### Exercise description
Write out every record below exactly as it stands, leaving the pictures out.

### Task input
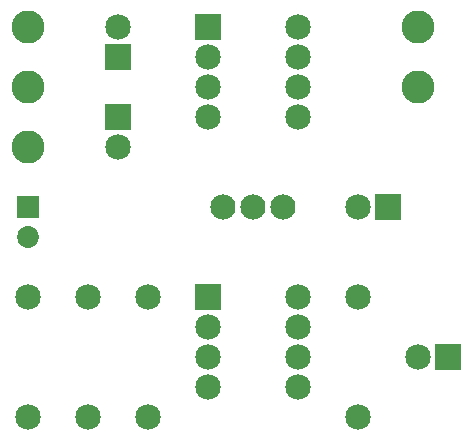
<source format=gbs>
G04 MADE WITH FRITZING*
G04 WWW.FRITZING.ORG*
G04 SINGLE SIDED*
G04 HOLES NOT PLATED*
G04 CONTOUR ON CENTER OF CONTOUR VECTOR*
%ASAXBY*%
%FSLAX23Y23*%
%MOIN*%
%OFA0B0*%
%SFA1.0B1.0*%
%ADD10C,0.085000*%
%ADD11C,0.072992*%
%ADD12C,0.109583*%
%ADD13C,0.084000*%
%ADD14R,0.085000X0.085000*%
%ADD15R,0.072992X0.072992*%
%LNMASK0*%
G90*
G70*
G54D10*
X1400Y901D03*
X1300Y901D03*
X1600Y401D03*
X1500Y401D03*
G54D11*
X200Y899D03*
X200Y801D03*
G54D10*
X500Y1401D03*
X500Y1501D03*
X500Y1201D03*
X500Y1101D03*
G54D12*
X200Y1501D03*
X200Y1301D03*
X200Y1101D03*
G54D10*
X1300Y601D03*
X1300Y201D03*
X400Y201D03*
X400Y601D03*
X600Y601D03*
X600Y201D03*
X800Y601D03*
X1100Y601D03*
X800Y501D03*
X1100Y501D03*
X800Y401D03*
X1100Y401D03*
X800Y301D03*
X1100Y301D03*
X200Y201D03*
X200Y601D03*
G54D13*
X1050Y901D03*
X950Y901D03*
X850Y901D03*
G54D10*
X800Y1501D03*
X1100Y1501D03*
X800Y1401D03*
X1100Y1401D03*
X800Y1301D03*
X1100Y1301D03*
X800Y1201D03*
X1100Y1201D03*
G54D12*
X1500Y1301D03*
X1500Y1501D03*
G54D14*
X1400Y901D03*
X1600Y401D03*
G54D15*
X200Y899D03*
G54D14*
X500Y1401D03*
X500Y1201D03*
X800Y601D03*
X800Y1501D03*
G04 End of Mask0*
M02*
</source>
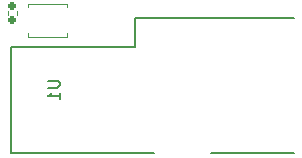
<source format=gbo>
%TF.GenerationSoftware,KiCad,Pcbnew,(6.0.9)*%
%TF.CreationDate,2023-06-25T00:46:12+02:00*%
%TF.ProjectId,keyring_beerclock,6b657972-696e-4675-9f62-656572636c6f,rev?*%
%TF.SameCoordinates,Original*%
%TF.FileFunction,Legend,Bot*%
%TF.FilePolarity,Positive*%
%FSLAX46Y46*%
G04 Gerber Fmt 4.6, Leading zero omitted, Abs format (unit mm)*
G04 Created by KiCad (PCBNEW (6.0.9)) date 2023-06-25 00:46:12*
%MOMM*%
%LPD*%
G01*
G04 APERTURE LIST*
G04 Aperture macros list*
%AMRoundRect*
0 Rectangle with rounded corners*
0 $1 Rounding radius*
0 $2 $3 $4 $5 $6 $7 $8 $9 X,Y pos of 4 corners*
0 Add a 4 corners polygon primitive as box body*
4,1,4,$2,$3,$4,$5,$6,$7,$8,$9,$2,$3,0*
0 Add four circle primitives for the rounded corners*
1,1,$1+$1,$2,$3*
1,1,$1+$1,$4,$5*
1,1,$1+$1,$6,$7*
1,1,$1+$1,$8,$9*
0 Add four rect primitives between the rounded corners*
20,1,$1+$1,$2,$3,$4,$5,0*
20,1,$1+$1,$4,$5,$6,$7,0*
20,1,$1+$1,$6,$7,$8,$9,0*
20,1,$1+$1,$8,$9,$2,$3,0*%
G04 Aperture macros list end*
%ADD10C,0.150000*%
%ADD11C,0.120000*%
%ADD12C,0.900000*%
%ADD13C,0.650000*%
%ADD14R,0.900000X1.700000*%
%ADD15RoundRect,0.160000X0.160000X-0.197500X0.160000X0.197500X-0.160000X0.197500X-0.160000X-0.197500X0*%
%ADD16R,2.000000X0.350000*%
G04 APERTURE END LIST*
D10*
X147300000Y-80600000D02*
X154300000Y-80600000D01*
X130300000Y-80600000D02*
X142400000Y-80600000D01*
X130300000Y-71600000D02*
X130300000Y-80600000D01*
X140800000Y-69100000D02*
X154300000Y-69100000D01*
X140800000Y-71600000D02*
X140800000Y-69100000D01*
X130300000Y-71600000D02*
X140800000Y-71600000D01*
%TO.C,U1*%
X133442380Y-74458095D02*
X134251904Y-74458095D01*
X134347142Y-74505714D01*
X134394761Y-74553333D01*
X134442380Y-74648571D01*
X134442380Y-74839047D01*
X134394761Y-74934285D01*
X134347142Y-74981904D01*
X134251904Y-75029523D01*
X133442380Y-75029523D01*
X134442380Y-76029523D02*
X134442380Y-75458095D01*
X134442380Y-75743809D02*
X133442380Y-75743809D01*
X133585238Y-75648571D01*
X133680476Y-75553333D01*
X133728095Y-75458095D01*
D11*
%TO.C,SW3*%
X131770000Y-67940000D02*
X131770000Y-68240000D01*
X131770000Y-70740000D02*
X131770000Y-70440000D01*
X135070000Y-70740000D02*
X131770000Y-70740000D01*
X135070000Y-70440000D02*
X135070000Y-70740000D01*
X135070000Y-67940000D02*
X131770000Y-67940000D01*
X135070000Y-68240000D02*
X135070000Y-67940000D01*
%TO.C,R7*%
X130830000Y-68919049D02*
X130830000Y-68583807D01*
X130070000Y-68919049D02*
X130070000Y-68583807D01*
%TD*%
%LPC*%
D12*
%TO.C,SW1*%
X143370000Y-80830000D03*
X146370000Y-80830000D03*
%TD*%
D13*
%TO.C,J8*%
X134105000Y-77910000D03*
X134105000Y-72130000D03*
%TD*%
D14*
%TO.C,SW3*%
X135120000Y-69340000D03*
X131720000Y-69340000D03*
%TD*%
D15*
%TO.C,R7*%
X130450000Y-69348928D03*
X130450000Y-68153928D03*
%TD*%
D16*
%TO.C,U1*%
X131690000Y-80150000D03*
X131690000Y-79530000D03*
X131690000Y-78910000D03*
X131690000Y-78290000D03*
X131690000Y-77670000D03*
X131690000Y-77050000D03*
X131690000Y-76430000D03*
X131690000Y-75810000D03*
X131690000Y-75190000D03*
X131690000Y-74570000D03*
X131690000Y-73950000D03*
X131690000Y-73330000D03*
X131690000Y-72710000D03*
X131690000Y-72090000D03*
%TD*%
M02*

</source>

### Exercise output
<source format=gbs>
G04 MADE WITH FRITZING*
G04 WWW.FRITZING.ORG*
G04 SINGLE SIDED*
G04 HOLES NOT PLATED*
G04 CONTOUR ON CENTER OF CONTOUR VECTOR*
%ASAXBY*%
%FSLAX23Y23*%
%MOIN*%
%OFA0B0*%
%SFA1.0B1.0*%
%ADD10C,0.085000*%
%ADD11C,0.072992*%
%ADD12C,0.109583*%
%ADD13C,0.084000*%
%ADD14R,0.085000X0.085000*%
%ADD15R,0.072992X0.072992*%
%LNMASK0*%
G90*
G70*
G54D10*
X1400Y901D03*
X1300Y901D03*
X1600Y401D03*
X1500Y401D03*
G54D11*
X200Y899D03*
X200Y801D03*
G54D10*
X500Y1401D03*
X500Y1501D03*
X500Y1201D03*
X500Y1101D03*
G54D12*
X200Y1501D03*
X200Y1301D03*
X200Y1101D03*
G54D10*
X1300Y601D03*
X1300Y201D03*
X400Y201D03*
X400Y601D03*
X600Y601D03*
X600Y201D03*
X800Y601D03*
X1100Y601D03*
X800Y501D03*
X1100Y501D03*
X800Y401D03*
X1100Y401D03*
X800Y301D03*
X1100Y301D03*
X200Y201D03*
X200Y601D03*
G54D13*
X1050Y901D03*
X950Y901D03*
X850Y901D03*
G54D10*
X800Y1501D03*
X1100Y1501D03*
X800Y1401D03*
X1100Y1401D03*
X800Y1301D03*
X1100Y1301D03*
X800Y1201D03*
X1100Y1201D03*
G54D12*
X1500Y1301D03*
X1500Y1501D03*
G54D14*
X1400Y901D03*
X1600Y401D03*
G54D15*
X200Y899D03*
G54D14*
X500Y1401D03*
X500Y1201D03*
X800Y601D03*
X800Y1501D03*
G04 End of Mask0*
M02*
</source>
<source format=gbo>
%TF.GenerationSoftware,KiCad,Pcbnew,(6.0.9)*%
%TF.CreationDate,2023-06-25T00:46:12+02:00*%
%TF.ProjectId,keyring_beerclock,6b657972-696e-4675-9f62-656572636c6f,rev?*%
%TF.SameCoordinates,Original*%
%TF.FileFunction,Legend,Bot*%
%TF.FilePolarity,Positive*%
%FSLAX46Y46*%
G04 Gerber Fmt 4.6, Leading zero omitted, Abs format (unit mm)*
G04 Created by KiCad (PCBNEW (6.0.9)) date 2023-06-25 00:46:12*
%MOMM*%
%LPD*%
G01*
G04 APERTURE LIST*
G04 Aperture macros list*
%AMRoundRect*
0 Rectangle with rounded corners*
0 $1 Rounding radius*
0 $2 $3 $4 $5 $6 $7 $8 $9 X,Y pos of 4 corners*
0 Add a 4 corners polygon primitive as box body*
4,1,4,$2,$3,$4,$5,$6,$7,$8,$9,$2,$3,0*
0 Add four circle primitives for the rounded corners*
1,1,$1+$1,$2,$3*
1,1,$1+$1,$4,$5*
1,1,$1+$1,$6,$7*
1,1,$1+$1,$8,$9*
0 Add four rect primitives between the rounded corners*
20,1,$1+$1,$2,$3,$4,$5,0*
20,1,$1+$1,$4,$5,$6,$7,0*
20,1,$1+$1,$6,$7,$8,$9,0*
20,1,$1+$1,$8,$9,$2,$3,0*%
G04 Aperture macros list end*
%ADD10C,0.150000*%
%ADD11C,0.120000*%
%ADD12C,0.900000*%
%ADD13C,0.650000*%
%ADD14R,0.900000X1.700000*%
%ADD15RoundRect,0.160000X0.160000X-0.197500X0.160000X0.197500X-0.160000X0.197500X-0.160000X-0.197500X0*%
%ADD16R,2.000000X0.350000*%
G04 APERTURE END LIST*
D10*
X147300000Y-80600000D02*
X154300000Y-80600000D01*
X130300000Y-80600000D02*
X142400000Y-80600000D01*
X130300000Y-71600000D02*
X130300000Y-80600000D01*
X140800000Y-69100000D02*
X154300000Y-69100000D01*
X140800000Y-71600000D02*
X140800000Y-69100000D01*
X130300000Y-71600000D02*
X140800000Y-71600000D01*
%TO.C,U1*%
X133442380Y-74458095D02*
X134251904Y-74458095D01*
X134347142Y-74505714D01*
X134394761Y-74553333D01*
X134442380Y-74648571D01*
X134442380Y-74839047D01*
X134394761Y-74934285D01*
X134347142Y-74981904D01*
X134251904Y-75029523D01*
X133442380Y-75029523D01*
X134442380Y-76029523D02*
X134442380Y-75458095D01*
X134442380Y-75743809D02*
X133442380Y-75743809D01*
X133585238Y-75648571D01*
X133680476Y-75553333D01*
X133728095Y-75458095D01*
D11*
%TO.C,SW3*%
X131770000Y-67940000D02*
X131770000Y-68240000D01*
X131770000Y-70740000D02*
X131770000Y-70440000D01*
X135070000Y-70740000D02*
X131770000Y-70740000D01*
X135070000Y-70440000D02*
X135070000Y-70740000D01*
X135070000Y-67940000D02*
X131770000Y-67940000D01*
X135070000Y-68240000D02*
X135070000Y-67940000D01*
%TO.C,R7*%
X130830000Y-68919049D02*
X130830000Y-68583807D01*
X130070000Y-68919049D02*
X130070000Y-68583807D01*
%TD*%
%LPC*%
D12*
%TO.C,SW1*%
X143370000Y-80830000D03*
X146370000Y-80830000D03*
%TD*%
D13*
%TO.C,J8*%
X134105000Y-77910000D03*
X134105000Y-72130000D03*
%TD*%
D14*
%TO.C,SW3*%
X135120000Y-69340000D03*
X131720000Y-69340000D03*
%TD*%
D15*
%TO.C,R7*%
X130450000Y-69348928D03*
X130450000Y-68153928D03*
%TD*%
D16*
%TO.C,U1*%
X131690000Y-80150000D03*
X131690000Y-79530000D03*
X131690000Y-78910000D03*
X131690000Y-78290000D03*
X131690000Y-77670000D03*
X131690000Y-77050000D03*
X131690000Y-76430000D03*
X131690000Y-75810000D03*
X131690000Y-75190000D03*
X131690000Y-74570000D03*
X131690000Y-73950000D03*
X131690000Y-73330000D03*
X131690000Y-72710000D03*
X131690000Y-72090000D03*
%TD*%
M02*

</source>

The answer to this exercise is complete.